Rédigez, s'il vous plaît, la suite de l'article ci-dessous sur l'enlèvement de cadres d'Areva au Niger, en reprenant après sa dernière phrase.

TEXTE SOURCE =>
━━━━━━

OTAGES FRANçAIS NIGER : La guerre de l’uranium
Par pierre-alain , le 24/06/2008
Quatre ressortissants français travaillant au Niger pour Areva ont été enlevés, dimanche 22 juin, par des rebelles touaregs du Mouvement des Nigériens pour la justice, en conflit ouvert avec le régime de Niamey. Les otages devraient être libérés sans négociation, "avec un message" pour le groupe nucléaire, qui prévoit d’augmenter sa production d’uranium dans la région.
Quatre cadres français du groupe Areva - un directeur d’exploitation, deux collaborateurs et une géologue - ont été enlevés dans la région d’Arlit, dans le nord du Niger. Lieu où la société nucléaire française exploite des mines d’uranium.
Les ravisseurs seraient des membres du Mouvement des Nigériens pour la Justice (MNJ), connu pour sa lutte pour une meilleure répartition des richesses naturelles du pays, parmi lesquelles on compte l’uranium et le pétrole.
Dans un communiqué diffusé sur son site Internet, le MNJ souligne que cette opération commando n’a pour seul objectif que de "ramener à la réalité" les partenaires miniers du Niger, qui selon lui semblent plus "écouter les illusions et fantasmes du gouvernement, qui dit pouvoir leur assurer la garantie de travailler dans cette situation de conflit (...) au lieu, de prendre à la juste valeur la gravité de la situation".
Le MNJ affirme par ailleurs que les otages ne courent aucun danger et qu’ils seront remis prochainement à la Croix-Rouge et ainsi permettre leur retour dans leurs familles.

━━━━━━

(Données recueillies)
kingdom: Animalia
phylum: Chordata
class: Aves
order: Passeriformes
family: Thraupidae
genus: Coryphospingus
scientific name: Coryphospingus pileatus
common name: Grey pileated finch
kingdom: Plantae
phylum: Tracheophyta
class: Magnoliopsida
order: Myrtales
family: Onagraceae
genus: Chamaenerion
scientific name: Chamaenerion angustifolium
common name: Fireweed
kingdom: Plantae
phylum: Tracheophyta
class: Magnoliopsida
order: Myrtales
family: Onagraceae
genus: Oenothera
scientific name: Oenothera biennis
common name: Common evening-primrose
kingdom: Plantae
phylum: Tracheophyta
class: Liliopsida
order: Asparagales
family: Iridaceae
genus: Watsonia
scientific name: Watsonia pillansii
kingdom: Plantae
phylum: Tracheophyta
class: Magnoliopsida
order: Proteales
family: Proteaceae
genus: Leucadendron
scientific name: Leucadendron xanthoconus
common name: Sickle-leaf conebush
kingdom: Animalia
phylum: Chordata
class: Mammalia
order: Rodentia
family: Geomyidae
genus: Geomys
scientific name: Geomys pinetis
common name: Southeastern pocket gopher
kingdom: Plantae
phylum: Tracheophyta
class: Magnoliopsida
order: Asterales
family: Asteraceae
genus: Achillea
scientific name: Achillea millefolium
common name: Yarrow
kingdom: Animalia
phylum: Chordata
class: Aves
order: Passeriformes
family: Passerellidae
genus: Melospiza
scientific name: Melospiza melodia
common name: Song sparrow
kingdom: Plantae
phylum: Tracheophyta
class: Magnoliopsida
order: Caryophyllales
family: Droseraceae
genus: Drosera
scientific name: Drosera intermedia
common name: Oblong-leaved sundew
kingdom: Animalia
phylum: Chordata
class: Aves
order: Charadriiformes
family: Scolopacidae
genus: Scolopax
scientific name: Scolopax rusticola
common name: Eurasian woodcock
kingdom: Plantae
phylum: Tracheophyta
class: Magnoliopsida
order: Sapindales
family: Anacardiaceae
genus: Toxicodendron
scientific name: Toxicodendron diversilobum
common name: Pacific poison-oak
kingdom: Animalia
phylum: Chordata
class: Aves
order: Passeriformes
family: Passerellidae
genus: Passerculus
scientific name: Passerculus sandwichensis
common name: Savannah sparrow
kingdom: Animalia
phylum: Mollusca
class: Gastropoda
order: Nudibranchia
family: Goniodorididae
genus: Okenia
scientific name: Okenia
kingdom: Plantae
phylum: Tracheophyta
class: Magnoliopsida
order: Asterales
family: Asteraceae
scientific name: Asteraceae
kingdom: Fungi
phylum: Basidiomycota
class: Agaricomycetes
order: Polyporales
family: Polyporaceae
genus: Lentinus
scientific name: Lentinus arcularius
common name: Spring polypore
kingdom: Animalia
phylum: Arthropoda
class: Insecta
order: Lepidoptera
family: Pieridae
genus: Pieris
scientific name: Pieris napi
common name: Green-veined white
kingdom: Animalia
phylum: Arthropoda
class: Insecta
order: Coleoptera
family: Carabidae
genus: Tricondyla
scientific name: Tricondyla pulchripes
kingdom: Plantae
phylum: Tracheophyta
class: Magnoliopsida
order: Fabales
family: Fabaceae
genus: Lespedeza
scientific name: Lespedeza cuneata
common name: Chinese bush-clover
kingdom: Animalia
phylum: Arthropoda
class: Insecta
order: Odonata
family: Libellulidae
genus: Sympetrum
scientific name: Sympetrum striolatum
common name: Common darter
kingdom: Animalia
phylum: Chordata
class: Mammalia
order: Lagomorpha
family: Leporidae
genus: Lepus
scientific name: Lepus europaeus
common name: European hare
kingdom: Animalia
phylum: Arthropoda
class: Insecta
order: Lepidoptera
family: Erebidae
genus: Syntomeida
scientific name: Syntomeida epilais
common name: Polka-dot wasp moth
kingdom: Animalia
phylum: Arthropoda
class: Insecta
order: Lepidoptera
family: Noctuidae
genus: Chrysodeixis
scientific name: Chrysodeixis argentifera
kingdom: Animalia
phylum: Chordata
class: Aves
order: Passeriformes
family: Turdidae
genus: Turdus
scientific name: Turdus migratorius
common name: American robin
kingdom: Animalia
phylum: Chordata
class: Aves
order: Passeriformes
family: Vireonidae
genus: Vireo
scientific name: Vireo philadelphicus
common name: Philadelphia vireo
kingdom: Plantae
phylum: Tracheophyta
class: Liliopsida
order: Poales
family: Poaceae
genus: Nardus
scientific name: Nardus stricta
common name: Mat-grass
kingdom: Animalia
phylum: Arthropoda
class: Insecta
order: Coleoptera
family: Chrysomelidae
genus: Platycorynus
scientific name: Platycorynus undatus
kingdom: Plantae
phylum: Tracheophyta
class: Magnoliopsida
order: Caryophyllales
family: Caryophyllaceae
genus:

━━━━━━

RÉSULTAT =>
Présent depuis quarante ans dans ce pays africain, le groupe nucléaire y est en butte à des escarmouches depuis au moins un an. Suspecté d’être de mèche avec la rébellion par les autorités, le directeur général d’Areva-Niger, Dominique Pin, a définitivement été expulsé par le Niger le 24 juillet 2007. Et il avait fallu la mi-janvier 2008 pour qu’un partenariat sur l’exploitation et l’achat de l’uranium soit scellé entre les deux parties, mettant ainsi un terme à près de huit mois de crise, engendrée par le présumé soutien du numéro un mondial du nucléaire civil à la rébellion touarègue.
Le groupe français avait alors obtenu, malgré les concurrences chinoise, australienne et indienne, la concession pour deux années supplémentaires de l’exploitation de deux mines d’uranium, ainsi que l’autorisation d’en ouvrir une troisième contre l’augmentation de 50 % du tarif alloué à l’Etat nigérien du précieux minerai.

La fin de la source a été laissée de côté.